Editorial
Beyond The Inability To Settle Public Servants
Experience has shown that to every action, there is a reaction. The law of cause and effect did not begin with this age; many actions may never have been taken if the consequences were considered well ahead of time. That precisely is what is becoming of the public service in Nigeria.
The public service cuts across the Ministries, Departments and Agencies that serve the state (country) not the government as often mistaken. Public service is the umbrella term for all who work for the state, including those in the ministries referred to as civil servants, which can be used interchangeably. These servants of the state represent the state, they give voice to the unseen authority of the state.
Coming from the above, the importance of the persons working for the state cannot be over-emphasised. In fact, the recruitment of persons into the service in civilised countries is often very thorough. This is more so because they must be the best brains, as they will not only set standards for the private sector, but also provide the backbone for every government. In fact in many countries, public service is not only the best job, but the highest paid.
Whether the same is understood in Nigeria should be a serious source of concern. Erroneously, the public service is seen only as an employer of labour in Nigeria. That is why some officials at both the state and local government levels compensate political friends with mass employment before leaving office. In fact, they flood the offices with persons who in some cases did not ask for employment.
Bad as that may be, governments across the country now lack the ability to pay workers as and when due. More worrisome is the failure to meet pension obligations to retired and retiring public servants.
In fact, both the Federal Government and some state governments have reviewed the Pension Law to hurt workers when they are most vulnerable.
It is a constitutional provision in Nigeria, that no law should take retrospective effect. But instead of making the Contributory Pension Law take effect from the date of enactment, persons who signed up under a different law more than 30 years ago are compelled to suffer this law. Sadly, some persons that retired a year ago in some states are not being attended to because their benefits cannot be computed.
What the ordinary Nigerian may be seeing is the sudden death of senior citizens who gave their all to the state.
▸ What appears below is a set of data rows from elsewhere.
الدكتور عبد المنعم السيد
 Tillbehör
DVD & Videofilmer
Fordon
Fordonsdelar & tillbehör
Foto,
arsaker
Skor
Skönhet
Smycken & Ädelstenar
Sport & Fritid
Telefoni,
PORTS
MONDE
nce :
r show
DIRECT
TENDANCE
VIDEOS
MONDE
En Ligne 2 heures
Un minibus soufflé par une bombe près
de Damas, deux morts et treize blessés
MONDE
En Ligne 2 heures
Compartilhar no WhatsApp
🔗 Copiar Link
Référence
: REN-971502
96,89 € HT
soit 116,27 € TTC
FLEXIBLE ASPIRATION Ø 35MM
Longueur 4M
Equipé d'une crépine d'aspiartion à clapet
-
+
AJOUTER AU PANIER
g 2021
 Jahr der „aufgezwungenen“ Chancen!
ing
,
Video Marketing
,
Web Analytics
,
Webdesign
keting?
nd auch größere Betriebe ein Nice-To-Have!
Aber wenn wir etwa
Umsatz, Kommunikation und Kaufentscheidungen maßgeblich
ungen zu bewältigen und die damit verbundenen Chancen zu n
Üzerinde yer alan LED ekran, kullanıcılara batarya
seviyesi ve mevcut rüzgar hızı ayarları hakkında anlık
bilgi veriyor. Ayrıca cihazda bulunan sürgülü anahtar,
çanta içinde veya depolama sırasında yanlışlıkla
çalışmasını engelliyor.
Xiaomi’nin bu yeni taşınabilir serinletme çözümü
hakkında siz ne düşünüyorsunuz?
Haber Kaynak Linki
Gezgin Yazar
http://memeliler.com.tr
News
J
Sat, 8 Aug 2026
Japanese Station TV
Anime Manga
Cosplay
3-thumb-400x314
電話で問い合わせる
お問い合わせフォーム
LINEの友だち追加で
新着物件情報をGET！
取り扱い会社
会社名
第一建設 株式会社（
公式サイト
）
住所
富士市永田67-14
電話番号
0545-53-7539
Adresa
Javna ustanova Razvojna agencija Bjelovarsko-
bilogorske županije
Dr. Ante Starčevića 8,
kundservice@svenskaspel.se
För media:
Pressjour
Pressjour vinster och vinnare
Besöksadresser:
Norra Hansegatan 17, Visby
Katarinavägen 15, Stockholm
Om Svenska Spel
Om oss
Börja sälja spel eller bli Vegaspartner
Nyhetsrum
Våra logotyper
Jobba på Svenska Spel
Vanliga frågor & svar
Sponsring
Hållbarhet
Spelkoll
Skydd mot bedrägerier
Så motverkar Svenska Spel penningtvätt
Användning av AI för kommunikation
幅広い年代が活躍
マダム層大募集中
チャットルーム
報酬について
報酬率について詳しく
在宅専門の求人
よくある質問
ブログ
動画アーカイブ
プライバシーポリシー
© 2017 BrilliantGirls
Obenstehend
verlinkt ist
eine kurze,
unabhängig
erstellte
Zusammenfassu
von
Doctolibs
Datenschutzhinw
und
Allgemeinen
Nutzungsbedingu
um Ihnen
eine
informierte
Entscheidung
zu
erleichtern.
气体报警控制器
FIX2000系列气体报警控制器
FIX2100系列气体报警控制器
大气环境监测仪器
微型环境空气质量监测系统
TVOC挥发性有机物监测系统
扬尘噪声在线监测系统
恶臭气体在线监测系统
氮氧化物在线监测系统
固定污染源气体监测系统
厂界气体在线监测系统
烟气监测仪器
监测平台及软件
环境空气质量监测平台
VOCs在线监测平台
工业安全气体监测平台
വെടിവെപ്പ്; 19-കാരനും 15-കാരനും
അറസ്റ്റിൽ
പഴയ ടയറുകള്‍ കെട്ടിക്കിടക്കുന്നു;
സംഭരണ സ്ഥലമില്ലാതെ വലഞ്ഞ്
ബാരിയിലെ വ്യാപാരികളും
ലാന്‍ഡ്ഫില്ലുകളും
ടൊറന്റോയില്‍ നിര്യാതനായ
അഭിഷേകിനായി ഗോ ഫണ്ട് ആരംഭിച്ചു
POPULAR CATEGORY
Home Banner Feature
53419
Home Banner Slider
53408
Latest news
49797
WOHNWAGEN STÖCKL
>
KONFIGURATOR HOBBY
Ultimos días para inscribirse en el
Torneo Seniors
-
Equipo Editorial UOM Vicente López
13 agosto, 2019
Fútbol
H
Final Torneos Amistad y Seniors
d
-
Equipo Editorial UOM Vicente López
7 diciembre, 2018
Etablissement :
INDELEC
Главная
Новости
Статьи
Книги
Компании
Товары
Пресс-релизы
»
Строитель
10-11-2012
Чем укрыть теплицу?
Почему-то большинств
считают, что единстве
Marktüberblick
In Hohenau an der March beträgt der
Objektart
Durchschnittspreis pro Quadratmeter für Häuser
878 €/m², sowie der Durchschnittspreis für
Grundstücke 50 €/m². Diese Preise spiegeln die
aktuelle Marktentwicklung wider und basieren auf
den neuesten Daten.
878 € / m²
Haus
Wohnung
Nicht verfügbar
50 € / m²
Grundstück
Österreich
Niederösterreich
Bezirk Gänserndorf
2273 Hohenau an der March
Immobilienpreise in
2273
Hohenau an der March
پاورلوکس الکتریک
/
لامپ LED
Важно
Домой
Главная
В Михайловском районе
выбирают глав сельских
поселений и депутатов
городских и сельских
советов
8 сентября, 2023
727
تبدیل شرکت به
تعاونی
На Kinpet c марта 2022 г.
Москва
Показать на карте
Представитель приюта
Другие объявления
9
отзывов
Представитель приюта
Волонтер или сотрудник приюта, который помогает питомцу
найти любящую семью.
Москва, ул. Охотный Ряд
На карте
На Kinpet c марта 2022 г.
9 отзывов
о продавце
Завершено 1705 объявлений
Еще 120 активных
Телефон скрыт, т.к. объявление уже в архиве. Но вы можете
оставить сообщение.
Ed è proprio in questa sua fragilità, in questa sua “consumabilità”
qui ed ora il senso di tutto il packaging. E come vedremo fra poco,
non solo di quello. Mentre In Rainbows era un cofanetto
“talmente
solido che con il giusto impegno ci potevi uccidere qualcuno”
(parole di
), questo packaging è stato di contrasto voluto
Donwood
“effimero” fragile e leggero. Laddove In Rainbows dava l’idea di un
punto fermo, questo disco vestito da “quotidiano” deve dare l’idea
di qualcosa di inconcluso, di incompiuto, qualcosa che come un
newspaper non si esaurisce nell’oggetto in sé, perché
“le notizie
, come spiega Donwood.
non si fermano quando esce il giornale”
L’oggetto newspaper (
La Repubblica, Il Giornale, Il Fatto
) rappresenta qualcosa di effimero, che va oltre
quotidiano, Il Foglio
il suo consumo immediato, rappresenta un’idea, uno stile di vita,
Some may be seeing an ineffective public service among others. What should concern all well meaning persons should be the future of the civil service after now. It is not only about who would want to make a career in the civil service, but what would become the fate of the state without a viable civil service.
Because the civil service has been incapacitated by successive governments, nearly all the public servants have become partisan politicians. Why not, when appointment of Permanent Secretaries has become largely political, such that persons on GL14, even GL12 are appointed over and above their Directors on GL16 as Permanent Secretaries in some states.
The sad reality is that the change of government will always harm the state and its services. It is on record that there was a witch-hunt of sorts in many states against known members of the opposition party. In fact, many lost their positions, even jobs in a service that honours continuity, experience and job security.
The Tide thinks that the public service is a veritable power house of any nation. In fact, how effective the public service is determines how it is perceived and rated internationally. Clearly, there is no reason or basis for comparison and struggle for supremacy between the government and the public service.
They must necessarily work together, strengthen each other as envisaged by the Constitution and not otherwise. It must be clear to all, that the fall of the public service is the fall of all. Government will come and go but the service will remain to serve the greatest interest of all. But may it not be said that the biggest casualty of a lawless political class is the public service.
One of the reasons Nigerians are suffering is a fallen public service, not necessarily the government. But if state governments continue to starve the public workers, Nigeria will become ungovernable, because such governments would have ended up destroying the very basic apparatus of state service – our bureaucracy.